Problem statement - Reproduce the records below exactly; the images should not appear.

****

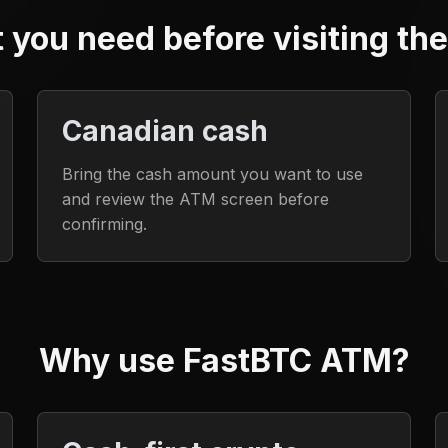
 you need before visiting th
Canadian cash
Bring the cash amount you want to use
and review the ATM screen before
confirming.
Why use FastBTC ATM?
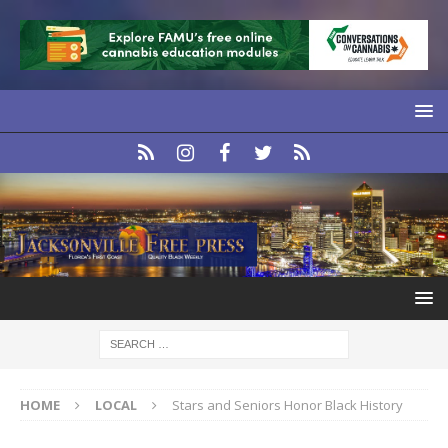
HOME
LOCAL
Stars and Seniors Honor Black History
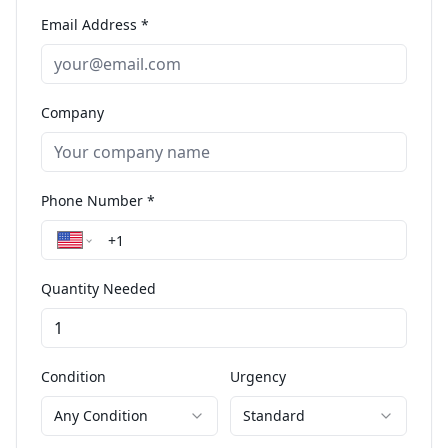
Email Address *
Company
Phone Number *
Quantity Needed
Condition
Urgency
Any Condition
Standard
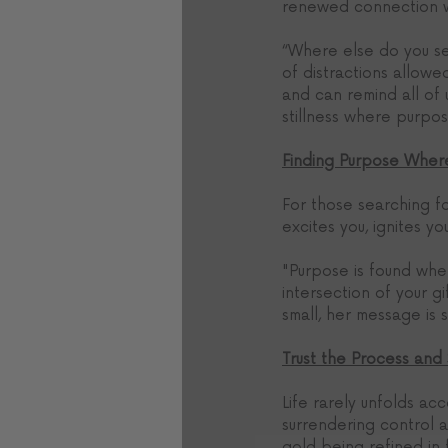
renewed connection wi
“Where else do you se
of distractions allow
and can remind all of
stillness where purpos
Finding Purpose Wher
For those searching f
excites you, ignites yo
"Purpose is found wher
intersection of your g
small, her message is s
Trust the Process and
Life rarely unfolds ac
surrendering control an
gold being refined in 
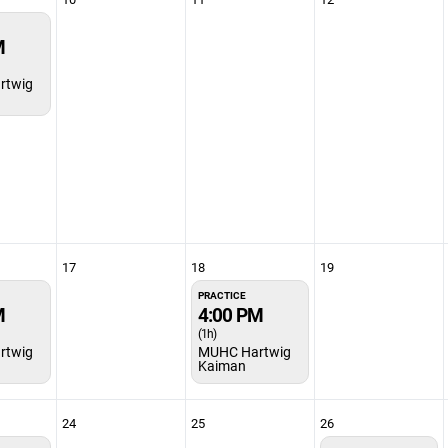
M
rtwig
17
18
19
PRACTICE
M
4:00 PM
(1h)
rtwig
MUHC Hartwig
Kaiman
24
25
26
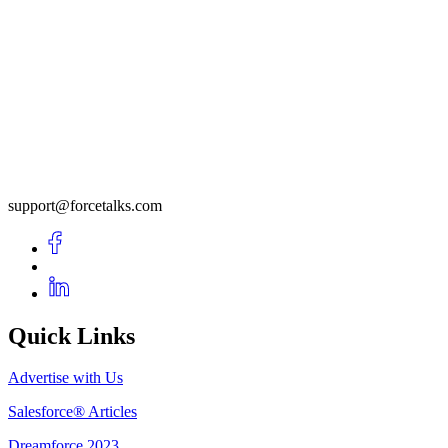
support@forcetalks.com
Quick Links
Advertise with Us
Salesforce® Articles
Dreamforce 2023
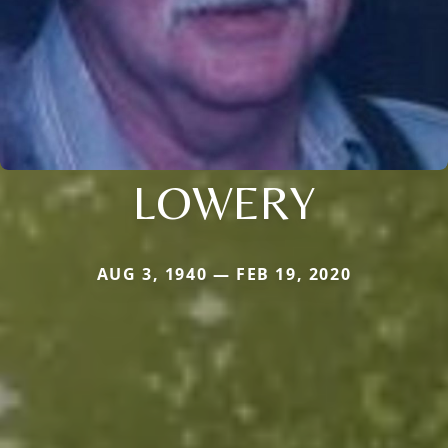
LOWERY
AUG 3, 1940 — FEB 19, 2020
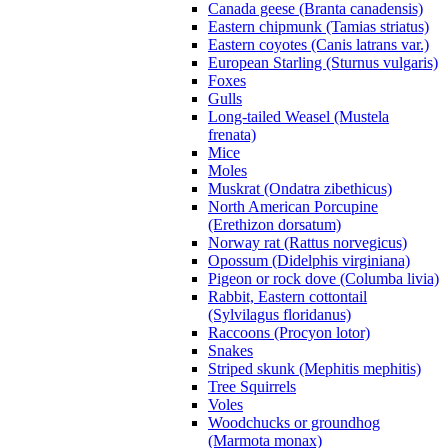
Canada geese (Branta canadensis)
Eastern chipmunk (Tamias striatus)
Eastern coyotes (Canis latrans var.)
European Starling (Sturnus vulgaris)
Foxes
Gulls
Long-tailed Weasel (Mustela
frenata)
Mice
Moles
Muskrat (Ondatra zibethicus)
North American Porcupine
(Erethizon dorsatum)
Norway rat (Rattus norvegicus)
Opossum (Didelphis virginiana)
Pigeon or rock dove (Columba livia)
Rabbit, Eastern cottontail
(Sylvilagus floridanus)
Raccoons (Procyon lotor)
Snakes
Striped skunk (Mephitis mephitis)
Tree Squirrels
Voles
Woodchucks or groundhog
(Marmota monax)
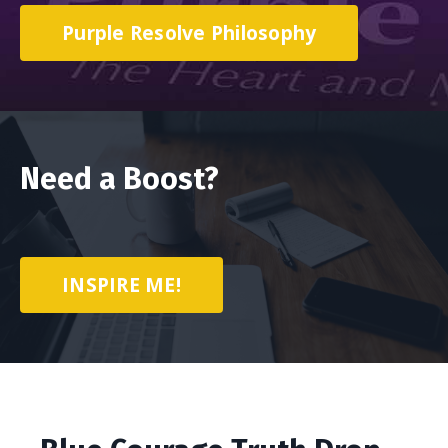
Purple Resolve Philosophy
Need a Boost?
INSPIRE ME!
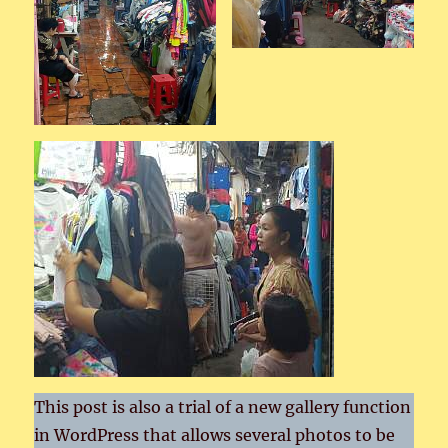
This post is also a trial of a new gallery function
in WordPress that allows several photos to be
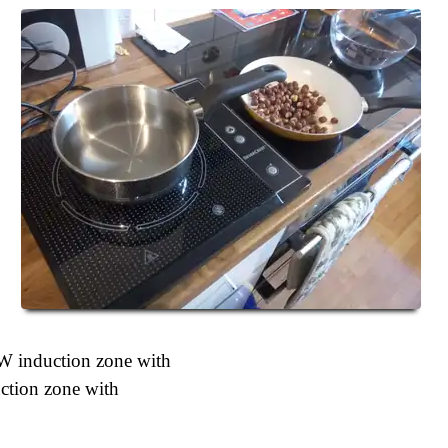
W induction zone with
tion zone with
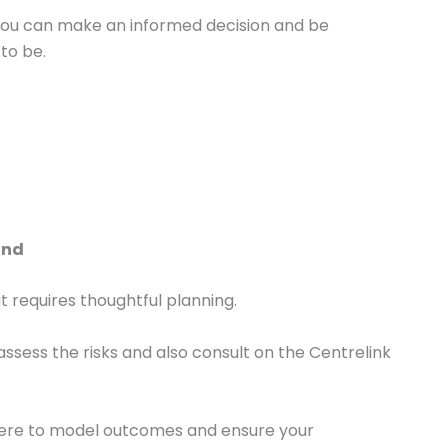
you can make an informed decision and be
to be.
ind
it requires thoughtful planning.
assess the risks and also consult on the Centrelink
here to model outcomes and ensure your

****

Task output -
 you need before visiting th
Canadian cash
Bring the cash amount you want to use
and review the ATM screen before
confirming.
Why use FastBTC ATM?
HOME
LOCAL
Stars and Seniors Honor Black History
Email Address *
Company
Phone Number *
Quantity Needed
Condition
Urgency
Any Condition
Standard
renewed connection wi
“Where else do you se
of distractions allow
and can remind all of
stillness where purpos
Finding Purpose Wher
For those searching f
excites you, ignites yo
"Purpose is found wher
intersection of your g
small, her message is s
Trust the Process and
Life rarely unfolds ac
surrendering control an
gold being refined in 
M
rtwig
17
18
19
PRACTICE
M
4:00 PM
(1h)
rtwig
MUHC Hartwig
Kaiman
24
25
26
support@forcetalks.com
Quick Links
Advertise with Us
Salesforce® Articles
Dreamforce 2023
LOWERY
AUG 3, 1940 — FEB 19, 2020
Canada geese (Branta canadensis)
Eastern chipmunk (Tamias striatus)
Eastern coyotes (Canis latrans var.)
European Starling (Sturnus vulgaris)
Foxes
Gulls
Long-tailed Weasel (Mustela
frenata)
Mice
Moles
Muskrat (Ondatra zibethicus)
North American Porcupine
(Erethizon dorsatum)
Norway rat (Rattus norvegicus)
Opossum (Didelphis virginiana)
Pigeon or rock dove (Columba livia)
Rabbit, Eastern cottontail
(Sylvilagus floridanus)
Raccoons (Procyon lotor)
Snakes
Striped skunk (Mephitis mephitis)
Tree Squirrels
Voles
Woodchucks or groundhog
(Marmota monax)
Purple Resolve Philosophy
Need a Boost?
INSPIRE ME!
This post is also a trial of a new gallery function
in WordPress that allows several photos to be
W induction zone with
tion zone with
you can make an informed decision and be
to be.
ind
it requires thoughtful planning.
assess the risks and also consult on the Centrelink
here to model outcomes and ensure your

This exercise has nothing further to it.